Blake Lively’s a screen goddess. I’ve often wondered how she can be that stunningly attractive and that simultaneously sweet. Lively’s husband, Ryan Reynolds, says she always meets everything, including hatred, with empathy. This makes me, much like Napoleon Dynamite, want to close my eyes, audibly exhale, and say, “Luck-eeee!”
But in “A Simple Favor,” Lively lets her inner mean girl out, and it’s so effortless that you sorta feel duped, like a carnival midway mark. Of course, she’s always been super-cool; she’s not just sweet. What was I thinking?
One feels a bit used and stupid. It’s a good lesson in not letting yourself get enraptured with other men’s wives.
I am likewise enamored of Anna Kendrick. She’s just cute-cute-cute and sweet all the time and doesn’t have an ounce of meanness in her, ever, at any time. This is my belief. If they make a movie where she’s convincingly mean, I’ll need to find another profession; I won’t be able to do this job anymore.
Anna Kendrick as Mommy Vlogger
Like Mila Kunis’s overachieving, spread-too-thin mom in “Bad Moms,” Anna Kendrick’s Stephanie is a single mom with a home-ec type video blog. She eventually meets Emily (Lively), a world-weary, louche, blithely snide, stiletto-strutting, Manhattan-based professional fashionista.The tone and quintessence of their future friendship are set on their first encounter. Their boys clamor for a play date, which Stephanie thinks is awesome, and Emily candidly snarks, “Uh, no—I already have a play date with a symphony of antidepressants.”
They end up bonding over martinis in Emily’s ultra-chic Connecticut home. (It must be noted that Lively herewith does some sly product placement for hubby Reynolds’s new line of Aviation Gin.)

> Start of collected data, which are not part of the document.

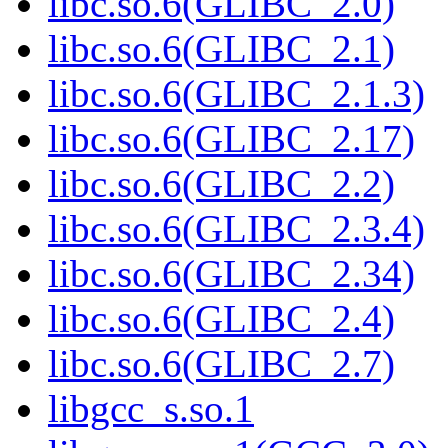
libc.so.6(GLIBC_2.0)
libc.so.6(GLIBC_2.1)
libc.so.6(GLIBC_2.1.3)
libc.so.6(GLIBC_2.17)
libc.so.6(GLIBC_2.2)
libc.so.6(GLIBC_2.3.4)
libc.so.6(GLIBC_2.34)
libc.so.6(GLIBC_2.4)
libc.so.6(GLIBC_2.7)
libgcc_s.so.1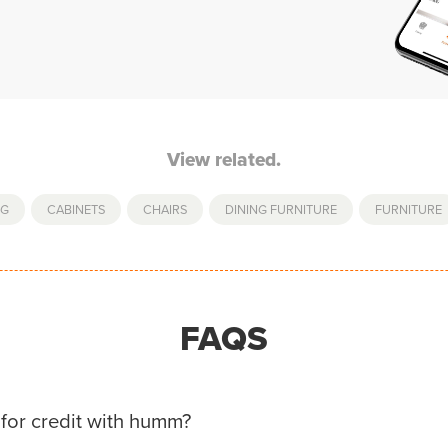
View related.
NG
,
CABINETS
,
CHAIRS
,
DINING FURNITURE
,
FURNITURE
FAQS
for credit with humm?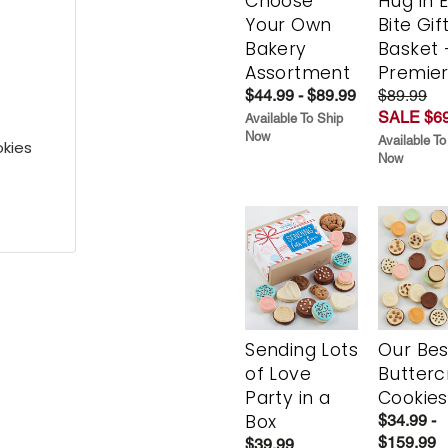
Choose
Hug in 
Your Own
Bite Gif
Bakery
Basket 
Assortment
Premie
$44.99 - $89.99
$89.99
SALE $69
Available To Ship
Now
Available To
kies
Now
Sending Lots
Our Bes
of Love
Butter
Party in a
Cookies
Box
$34.99 -
$159.99
$39.99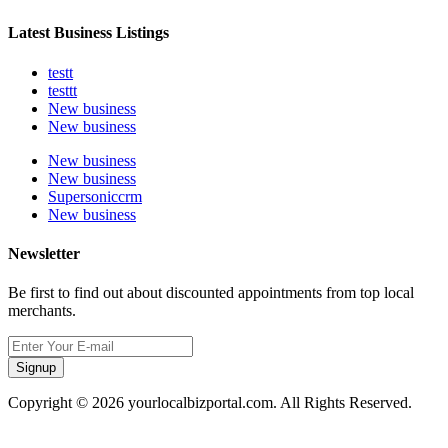
Latest Business Listings
testt
testtt
New business
New business
New business
New business
Supersoniccrm
New business
Newsletter
Be first to find out about discounted appointments from top local
merchants.
Signup
Copyright © 2026 yourlocalbizportal.com. All Rights Reserved.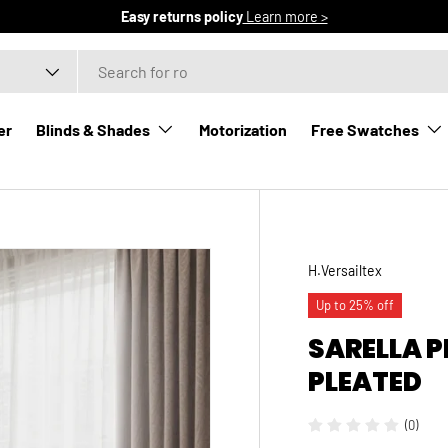
Free domestic shipping
Learn more >
er
Blinds & Shades
Motorization
Free Swatches
H.Versailtex
Up to 25% off
SARELLA 
PLEATED
(0)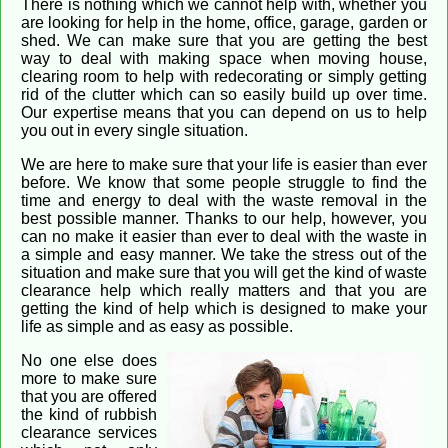
There is nothing which we cannot help with, whether you
are looking for help in the home, office, garage, garden or
shed. We can make sure that you are getting the best
way to deal with making space when moving house,
clearing room to help with redecorating or simply getting
rid of the clutter which can so easily build up over time.
Our expertise means that you can depend on us to help
you out in every single situation.
We are here to make sure that your life is easier than ever
before. We know that some people struggle to find the
time and energy to deal with the waste removal in the
best possible manner. Thanks to our help, however, you
can no make it easier than ever to deal with the waste in
a simple and easy manner. We take the stress out of the
situation and make sure that you will get the kind of waste
clearance help which really matters and that you are
getting the kind of help which is designed to make your
life as simple and as easy as possible.
No one else does
more to make sure
that you are offered
the kind of rubbish
clearance services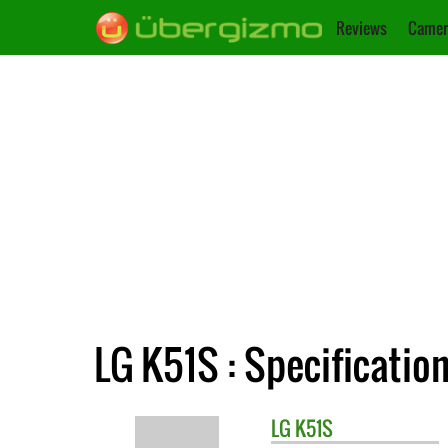
Reviews
Camer
LG K51S : Specificatio
LG
K51S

Stephanie is impressed with Emily‘s ridiculously passionate marriage to Sean (Henry Golding of “Crazy Rich Asians”) and take-no-prisoners attitude. Emily, it would seem, likes Stephanie’s sweetness and nurturing. And people-pleasing.
Because Emily soon starts taking advantage of Stephanie—having her pick up her kid, and so on—and when Emily disappears one day, Stephanie’s caught up in holding down Emily’s fort until she reappears.
A modicum of seriousness sets in when law enforcement gets involved, and the plot railroads into whodunit territory, with Stephanie accessing her inner Nancy Drew.
Plot Convolutedness
“A Simple Favor,” about a female friendship gone wrong, is equal parts relationship thriller, crime comedy, and raunchy, guilty pleasure. The subject matter is not, per se, funny, but it’s written for laughs and is off-the-charts plot-twisty.What’s raunchy? Well for one, suffice it to say, as sweet as Stephanie is, her half-brother and husband, while having a man-to-man talk in a black Camaro doing 90 on the highway, both died in a car crash. What might they have been discussing? Well, let’s just say there was a question as to who Stephanie’s kid’s father is.
Kendrick’s a perennially perky little sunburst of fun, with acting nuances on top of her acting nuances. Lively’s a screen siren. Enough said. But do we care about them? We care more about Stephanie than Emily, for sure. However, her character segues into slightly farcical territory at the end, as does the entire film. It’s ultimately fluff. But it’s quite good fluff.